Joey Hess wrote:
Greg Norris wrote:

Has anyone here has tried out chroot_safe[1]?

I haven't read any of the code, but based on their documentation, so long as you trust the binary you're chrooting, it should be as safe as regular chroot. The paranoid part of me suspects that a malicious binary could run under chroot_safe and manage to avoid running chrooted, although it might have to find an exploit a hole in chroot_safe to do so.

Looking at the code, it seems as though chroot_safe simply uses the normal chroot() call; I would think the binary running would not be able to see the difference between `real' chroot and chroot_safe (and should thus not be able to exploit bugs in chroot_safe).
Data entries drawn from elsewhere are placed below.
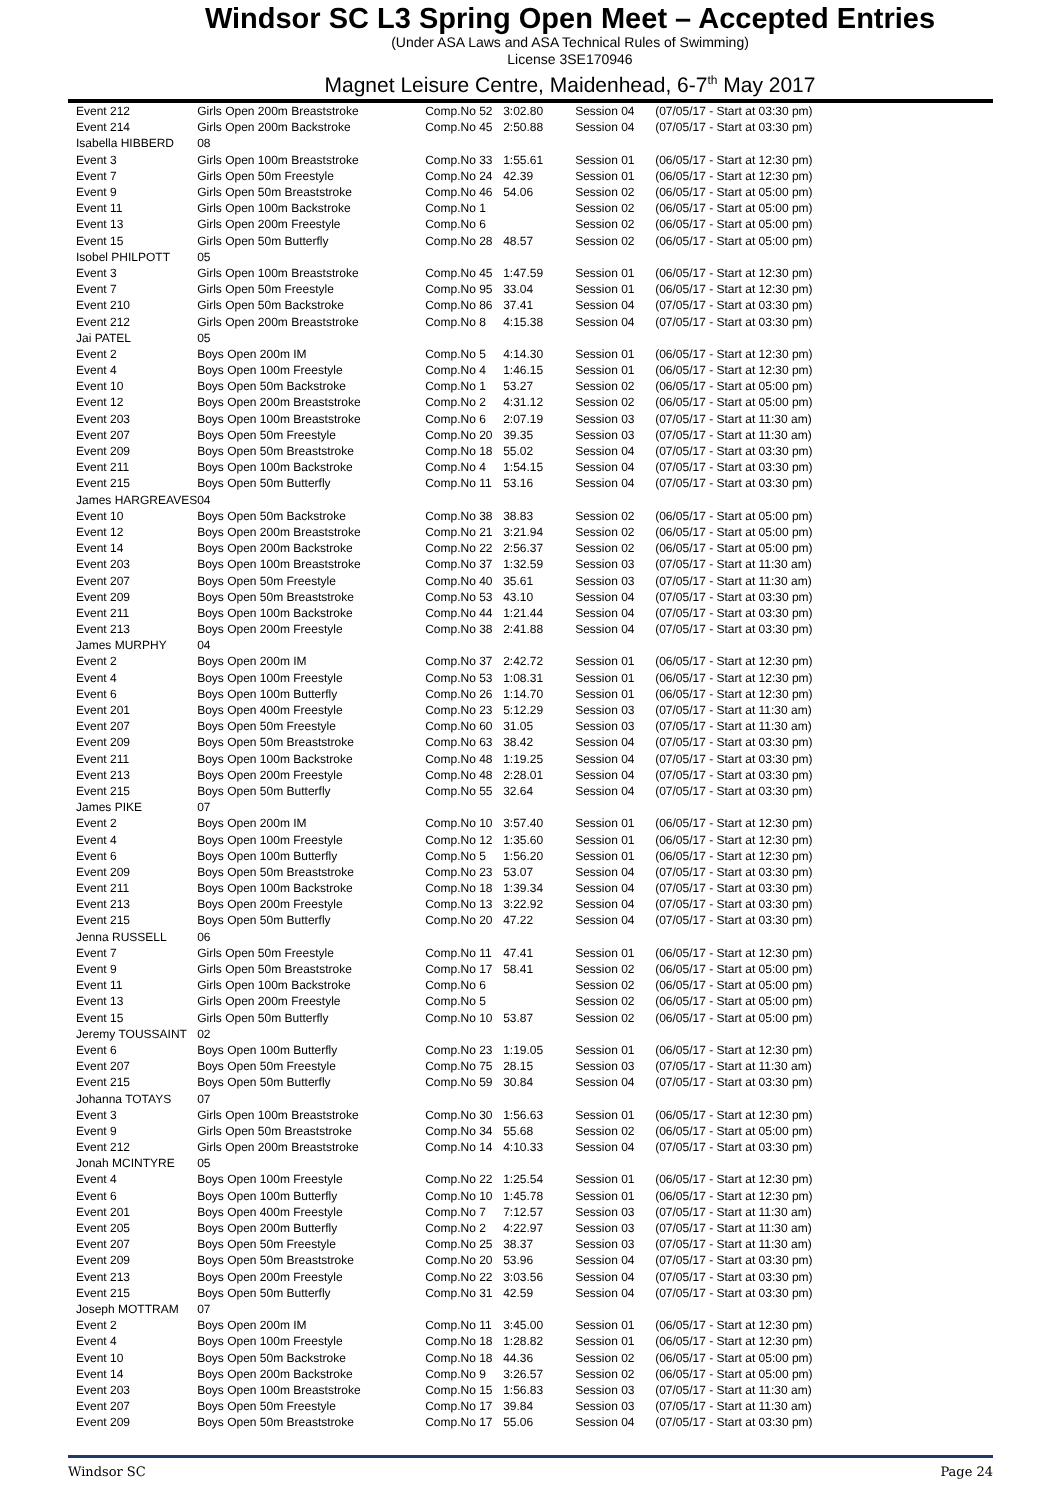Windsor SC L3 Spring Open Meet – Accepted Entries
(Under ASA Laws and ASA Technical Rules of Swimming)
License 3SE170946
Magnet Leisure Centre, Maidenhead, 6-7<sup>th</sup> May 2017
| Event 212 | Girls Open 200m Breaststroke | Comp.No 52 | 3:02.80 | Session 04 | (07/05/17 - Start at 03:30 pm) |
| Event 214 | Girls Open 200m Backstroke | Comp.No 45 | 2:50.88 | Session 04 | (07/05/17 - Start at 03:30 pm) |
| Isabella HIBBERD | 08 | | | | |
| Event 3 | Girls Open 100m Breaststroke | Comp.No 33 | 1:55.61 | Session 01 | (06/05/17 - Start at 12:30 pm) |
| Event 7 | Girls Open 50m Freestyle | Comp.No 24 | 42.39 | Session 01 | (06/05/17 - Start at 12:30 pm) |
| Event 9 | Girls Open 50m Breaststroke | Comp.No 46 | 54.06 | Session 02 | (06/05/17 - Start at 05:00 pm) |
| Event 11 | Girls Open 100m Backstroke | Comp.No 1 | | Session 02 | (06/05/17 - Start at 05:00 pm) |
| Event 13 | Girls Open 200m Freestyle | Comp.No 6 | | Session 02 | (06/05/17 - Start at 05:00 pm) |
| Event 15 | Girls Open 50m Butterfly | Comp.No 28 | 48.57 | Session 02 | (06/05/17 - Start at 05:00 pm) |
| Isobel PHILPOTT | 05 | | | | |
| Event 3 | Girls Open 100m Breaststroke | Comp.No 45 | 1:47.59 | Session 01 | (06/05/17 - Start at 12:30 pm) |
| Event 7 | Girls Open 50m Freestyle | Comp.No 95 | 33.04 | Session 01 | (06/05/17 - Start at 12:30 pm) |
| Event 210 | Girls Open 50m Backstroke | Comp.No 86 | 37.41 | Session 04 | (07/05/17 - Start at 03:30 pm) |
| Event 212 | Girls Open 200m Breaststroke | Comp.No 8 | 4:15.38 | Session 04 | (07/05/17 - Start at 03:30 pm) |
| Jai PATEL | 05 | | | | |
| Event 2 | Boys Open 200m IM | Comp.No 5 | 4:14.30 | Session 01 | (06/05/17 - Start at 12:30 pm) |
| Event 4 | Boys Open 100m Freestyle | Comp.No 4 | 1:46.15 | Session 01 | (06/05/17 - Start at 12:30 pm) |
| Event 10 | Boys Open 50m Backstroke | Comp.No 1 | 53.27 | Session 02 | (06/05/17 - Start at 05:00 pm) |
| Event 12 | Boys Open 200m Breaststroke | Comp.No 2 | 4:31.12 | Session 02 | (06/05/17 - Start at 05:00 pm) |
| Event 203 | Boys Open 100m Breaststroke | Comp.No 6 | 2:07.19 | Session 03 | (07/05/17 - Start at 11:30 am) |
| Event 207 | Boys Open 50m Freestyle | Comp.No 20 | 39.35 | Session 03 | (07/05/17 - Start at 11:30 am) |
| Event 209 | Boys Open 50m Breaststroke | Comp.No 18 | 55.02 | Session 04 | (07/05/17 - Start at 03:30 pm) |
| Event 211 | Boys Open 100m Backstroke | Comp.No 4 | 1:54.15 | Session 04 | (07/05/17 - Start at 03:30 pm) |
| Event 215 | Boys Open 50m Butterfly | Comp.No 11 | 53.16 | Session 04 | (07/05/17 - Start at 03:30 pm) |
| James HARGREAVES | 04 | | | | |
| Event 10 | Boys Open 50m Backstroke | Comp.No 38 | 38.83 | Session 02 | (06/05/17 - Start at 05:00 pm) |
| Event 12 | Boys Open 200m Breaststroke | Comp.No 21 | 3:21.94 | Session 02 | (06/05/17 - Start at 05:00 pm) |
| Event 14 | Boys Open 200m Backstroke | Comp.No 22 | 2:56.37 | Session 02 | (06/05/17 - Start at 05:00 pm) |
| Event 203 | Boys Open 100m Breaststroke | Comp.No 37 | 1:32.59 | Session 03 | (07/05/17 - Start at 11:30 am) |
| Event 207 | Boys Open 50m Freestyle | Comp.No 40 | 35.61 | Session 03 | (07/05/17 - Start at 11:30 am) |
| Event 209 | Boys Open 50m Breaststroke | Comp.No 53 | 43.10 | Session 04 | (07/05/17 - Start at 03:30 pm) |
| Event 211 | Boys Open 100m Backstroke | Comp.No 44 | 1:21.44 | Session 04 | (07/05/17 - Start at 03:30 pm) |
| Event 213 | Boys Open 200m Freestyle | Comp.No 38 | 2:41.88 | Session 04 | (07/05/17 - Start at 03:30 pm) |
| James MURPHY | 04 | | | | |
| Event 2 | Boys Open 200m IM | Comp.No 37 | 2:42.72 | Session 01 | (06/05/17 - Start at 12:30 pm) |
| Event 4 | Boys Open 100m Freestyle | Comp.No 53 | 1:08.31 | Session 01 | (06/05/17 - Start at 12:30 pm) |
| Event 6 | Boys Open 100m Butterfly | Comp.No 26 | 1:14.70 | Session 01 | (06/05/17 - Start at 12:30 pm) |
| Event 201 | Boys Open 400m Freestyle | Comp.No 23 | 5:12.29 | Session 03 | (07/05/17 - Start at 11:30 am) |
| Event 207 | Boys Open 50m Freestyle | Comp.No 60 | 31.05 | Session 03 | (07/05/17 - Start at 11:30 am) |
| Event 209 | Boys Open 50m Breaststroke | Comp.No 63 | 38.42 | Session 04 | (07/05/17 - Start at 03:30 pm) |
| Event 211 | Boys Open 100m Backstroke | Comp.No 48 | 1:19.25 | Session 04 | (07/05/17 - Start at 03:30 pm) |
| Event 213 | Boys Open 200m Freestyle | Comp.No 48 | 2:28.01 | Session 04 | (07/05/17 - Start at 03:30 pm) |
| Event 215 | Boys Open 50m Butterfly | Comp.No 55 | 32.64 | Session 04 | (07/05/17 - Start at 03:30 pm) |
| James PIKE | 07 | | | | |
| Event 2 | Boys Open 200m IM | Comp.No 10 | 3:57.40 | Session 01 | (06/05/17 - Start at 12:30 pm) |
| Event 4 | Boys Open 100m Freestyle | Comp.No 12 | 1:35.60 | Session 01 | (06/05/17 - Start at 12:30 pm) |
| Event 6 | Boys Open 100m Butterfly | Comp.No 5 | 1:56.20 | Session 01 | (06/05/17 - Start at 12:30 pm) |
| Event 209 | Boys Open 50m Breaststroke | Comp.No 23 | 53.07 | Session 04 | (07/05/17 - Start at 03:30 pm) |
| Event 211 | Boys Open 100m Backstroke | Comp.No 18 | 1:39.34 | Session 04 | (07/05/17 - Start at 03:30 pm) |
| Event 213 | Boys Open 200m Freestyle | Comp.No 13 | 3:22.92 | Session 04 | (07/05/17 - Start at 03:30 pm) |
| Event 215 | Boys Open 50m Butterfly | Comp.No 20 | 47.22 | Session 04 | (07/05/17 - Start at 03:30 pm) |
| Jenna RUSSELL | 06 | | | | |
| Event 7 | Girls Open 50m Freestyle | Comp.No 11 | 47.41 | Session 01 | (06/05/17 - Start at 12:30 pm) |
| Event 9 | Girls Open 50m Breaststroke | Comp.No 17 | 58.41 | Session 02 | (06/05/17 - Start at 05:00 pm) |
| Event 11 | Girls Open 100m Backstroke | Comp.No 6 | | Session 02 | (06/05/17 - Start at 05:00 pm) |
| Event 13 | Girls Open 200m Freestyle | Comp.No 5 | | Session 02 | (06/05/17 - Start at 05:00 pm) |
| Event 15 | Girls Open 50m Butterfly | Comp.No 10 | 53.87 | Session 02 | (06/05/17 - Start at 05:00 pm) |
| Jeremy TOUSSAINT | 02 | | | | |
| Event 6 | Boys Open 100m Butterfly | Comp.No 23 | 1:19.05 | Session 01 | (06/05/17 - Start at 12:30 pm) |
| Event 207 | Boys Open 50m Freestyle | Comp.No 75 | 28.15 | Session 03 | (07/05/17 - Start at 11:30 am) |
| Event 215 | Boys Open 50m Butterfly | Comp.No 59 | 30.84 | Session 04 | (07/05/17 - Start at 03:30 pm) |
| Johanna TOTAYS | 07 | | | | |
| Event 3 | Girls Open 100m Breaststroke | Comp.No 30 | 1:56.63 | Session 01 | (06/05/17 - Start at 12:30 pm) |
| Event 9 | Girls Open 50m Breaststroke | Comp.No 34 | 55.68 | Session 02 | (06/05/17 - Start at 05:00 pm) |
| Event 212 | Girls Open 200m Breaststroke | Comp.No 14 | 4:10.33 | Session 04 | (07/05/17 - Start at 03:30 pm) |
| Jonah MCINTYRE | 05 | | | | |
| Event 4 | Boys Open 100m Freestyle | Comp.No 22 | 1:25.54 | Session 01 | (06/05/17 - Start at 12:30 pm) |
| Event 6 | Boys Open 100m Butterfly | Comp.No 10 | 1:45.78 | Session 01 | (06/05/17 - Start at 12:30 pm) |
| Event 201 | Boys Open 400m Freestyle | Comp.No 7 | 7:12.57 | Session 03 | (07/05/17 - Start at 11:30 am) |
| Event 205 | Boys Open 200m Butterfly | Comp.No 2 | 4:22.97 | Session 03 | (07/05/17 - Start at 11:30 am) |
| Event 207 | Boys Open 50m Freestyle | Comp.No 25 | 38.37 | Session 03 | (07/05/17 - Start at 11:30 am) |
| Event 209 | Boys Open 50m Breaststroke | Comp.No 20 | 53.96 | Session 04 | (07/05/17 - Start at 03:30 pm) |
| Event 213 | Boys Open 200m Freestyle | Comp.No 22 | 3:03.56 | Session 04 | (07/05/17 - Start at 03:30 pm) |
| Event 215 | Boys Open 50m Butterfly | Comp.No 31 | 42.59 | Session 04 | (07/05/17 - Start at 03:30 pm) |
| Joseph MOTTRAM | 07 | | | | |
| Event 2 | Boys Open 200m IM | Comp.No 11 | 3:45.00 | Session 01 | (06/05/17 - Start at 12:30 pm) |
| Event 4 | Boys Open 100m Freestyle | Comp.No 18 | 1:28.82 | Session 01 | (06/05/17 - Start at 12:30 pm) |
| Event 10 | Boys Open 50m Backstroke | Comp.No 18 | 44.36 | Session 02 | (06/05/17 - Start at 05:00 pm) |
| Event 14 | Boys Open 200m Backstroke | Comp.No 9 | 3:26.57 | Session 02 | (06/05/17 - Start at 05:00 pm) |
| Event 203 | Boys Open 100m Breaststroke | Comp.No 15 | 1:56.83 | Session 03 | (07/05/17 - Start at 11:30 am) |
| Event 207 | Boys Open 50m Freestyle | Comp.No 17 | 39.84 | Session 03 | (07/05/17 - Start at 11:30 am) |
| Event 209 | Boys Open 50m Breaststroke | Comp.No 17 | 55.06 | Session 04 | (07/05/17 - Start at 03:30 pm) |
Windsor SC Page 24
But as long as you trust the binary program you're chrooting, and
are only concerned about its behavior when fed untrusted data or the
like, after being chrooted, this seems like a perfectly safe and rather
handy way to go about chrooting it.

Oh and also, there's no reason a simple program without LD_PRELOAD magic
couldn't automatically set up a chroot environment for a program to run
in.

Indeed. chroot_safe looks interesting, but I fail to see why they choose the name "chroot_safe". I see nothing in the code (or the description) that makes it safer than real chroot. It does make it a lot easier to set up a chroot environment, that is what LD_PRELOAD is used for: with the chroot_safe.so library in LD_PRELOAD, you don't need to fill /bin, /lib/* etc with everything you normaly need to get chroot running.

I think a better name would have been "chroot_simple", or "chroot_easy".